Now the verdict is in. This phase of Canada’s Economic Action Plan has worked. Around 23,000 projects are complete or underway from coast to coast to coast.
Many of them are thanks to the unparalleled cooperation of our provincial and municipal partners. And a huge number of them were kick-started by the promise of federal support.
As a result billions of dollars immediately started moving people and products, have kept them moving and will keep them moving for some months to come.
We all saw what happened. We have had five consecutive months of growth and jobs have been created.
Ladies and gentlemen, compared to July 2009, there are almost 430,000 new jobs for Canadians. Almost half a million more Canadians are working now than were working a little over a year and a half ago.
And I can also tell you today that we expect that most, in fact nearly 90 per cent of infrastructure projects will be done by the ambitious timeline that we set.
In other words, ladies and gentlemen, we have substantially met our objectives. Our partners, confident of our financial backing, fronted Canada’s recovery. Their massive programs of public works, of repair, renovation and brand, new construction proved to be a historic and effective strategy.
Indeed, no less vigilant a servant of the taxpayers than the Auditor General herself recognized it is such. In a recent assessment of the economic action plan’s implementation, Sheila Fraser drew favourable attention to its appropriate management practises and the provision of programs to eligible recipients in a timely manner.
However, despite the best efforts of all concerned, not every project is likely to be completed by March 31st. There is a variety of reasons for that. Construction reasons can be short, weather can be unpredictable, as we’ve seen for example in Saskatchewan and in Newfoundland recently. And then there is always Mr. Murphy and his wretched law.
Happily, as I’ve said, we are not talking about a large percentage of projects or any systemic delays. So even as we applaud those who have completed their projects on time, we empathize and have said we would be flexible with those experiencing some delay.
And of course we remind ourselves of what our objective was when we launched Canada’s Economic Action Plan. It was not to make bets with municipalities on meeting the deadlines.
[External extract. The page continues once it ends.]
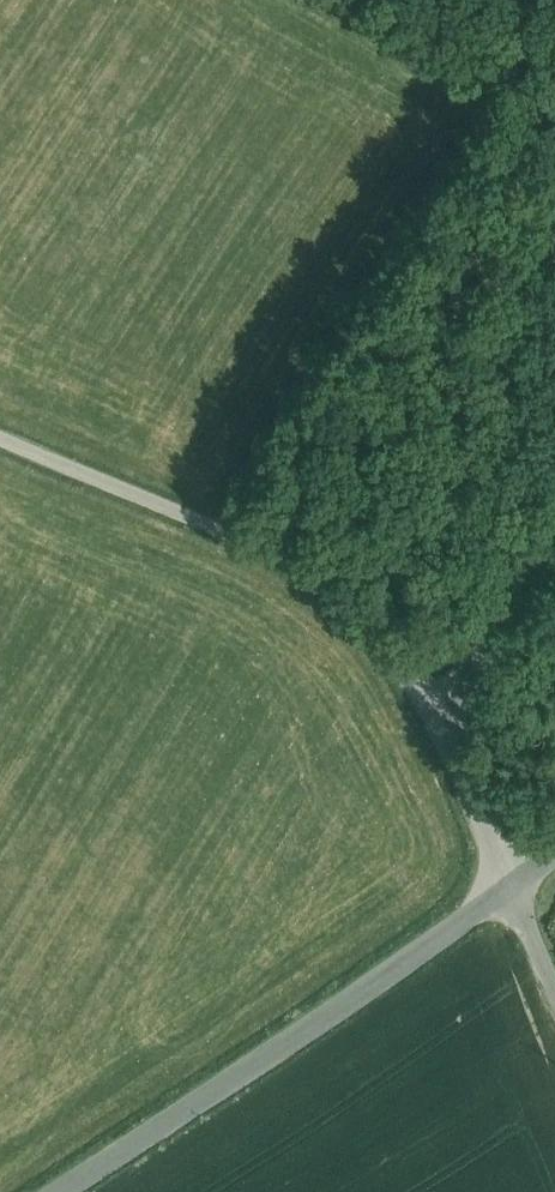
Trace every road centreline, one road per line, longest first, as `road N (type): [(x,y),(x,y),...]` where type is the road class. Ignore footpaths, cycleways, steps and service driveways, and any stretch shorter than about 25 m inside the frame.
road 1 (tertiary): [(512,886),(56,1191)]
road 2 (unclassified): [(443,730),(350,612),(282,553),(0,435)]
road 3 (unclassified): [(554,530),(493,619),(443,730)]
road 4 (unclassified): [(443,730),(512,886)]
It was to bring forward the necessary investments to stabilize the Canadian economy at a difficult time.
Therefore, there is neither merit nor justice in requiring a rigid interpretation of the contracts.
That is why I’m pleased to announce today that we are extending the deadline for completion of the Economic Action Plan infrastructure projects by one full construction season to October 31st, 2011.
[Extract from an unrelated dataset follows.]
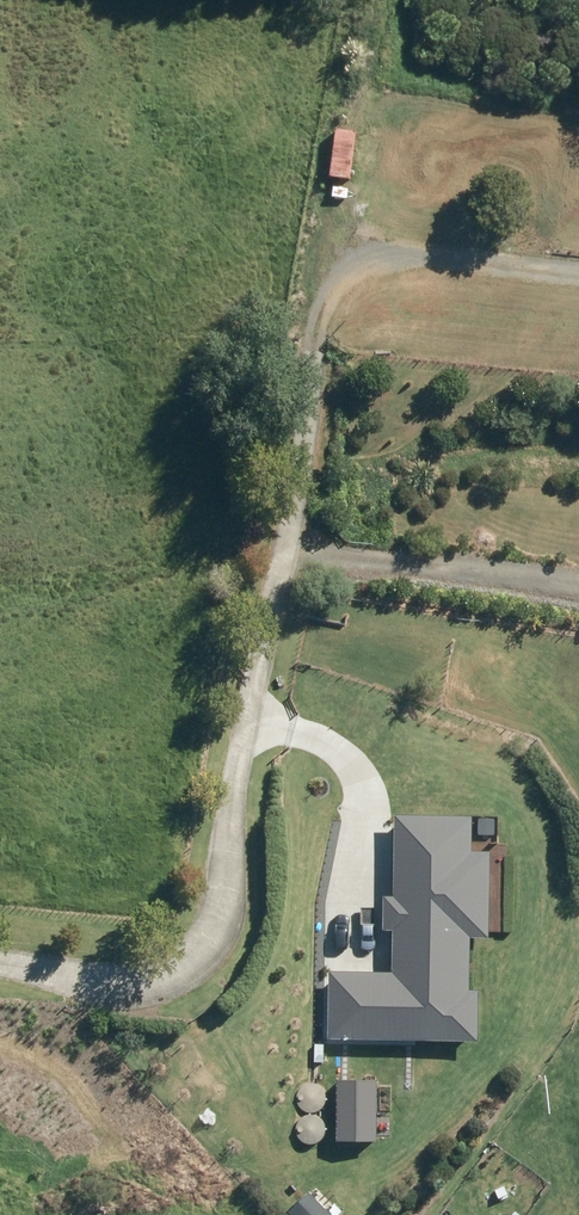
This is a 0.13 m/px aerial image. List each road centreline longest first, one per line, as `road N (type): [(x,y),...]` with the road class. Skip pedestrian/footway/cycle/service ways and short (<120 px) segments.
road 1 (track): [(0,969),(100,978),(179,965),(223,885),(320,378)]
road 2 (track): [(253,725),(324,741),(349,760),(366,815),(363,960)]
road 3 (track): [(288,543),(578,587)]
Now while this is subject to some conditions, it should allow sufficient time for the completion of all remaining projects. And as this applies to projects already approved, there will be no additional cost to taxpayers.
Now, ladies and gentlemen, as you know, we have begun national consultations on the next phase of Canada’s Economic Action Plan. While the crisis environment of the global economy of 2008-2009 has abated considerably, we are not out of the woods yet.
The global recovery remains very fragile and as a government we will not take our eye off the number-one priority of Canadians, and that is the economy of this country.
We will continue to support jobs and growth through targeted initiatives, by restraining spending, keeping it focused on priorities; and of course keeping taxes down for Canadian families and businesses.
Now, ladies and gentlemen, I want to thank you all for being here and I just want to tell the people from Sheridan that I look forward to getting the phone call that tells me the Mississauga campus is open and there are students here in class.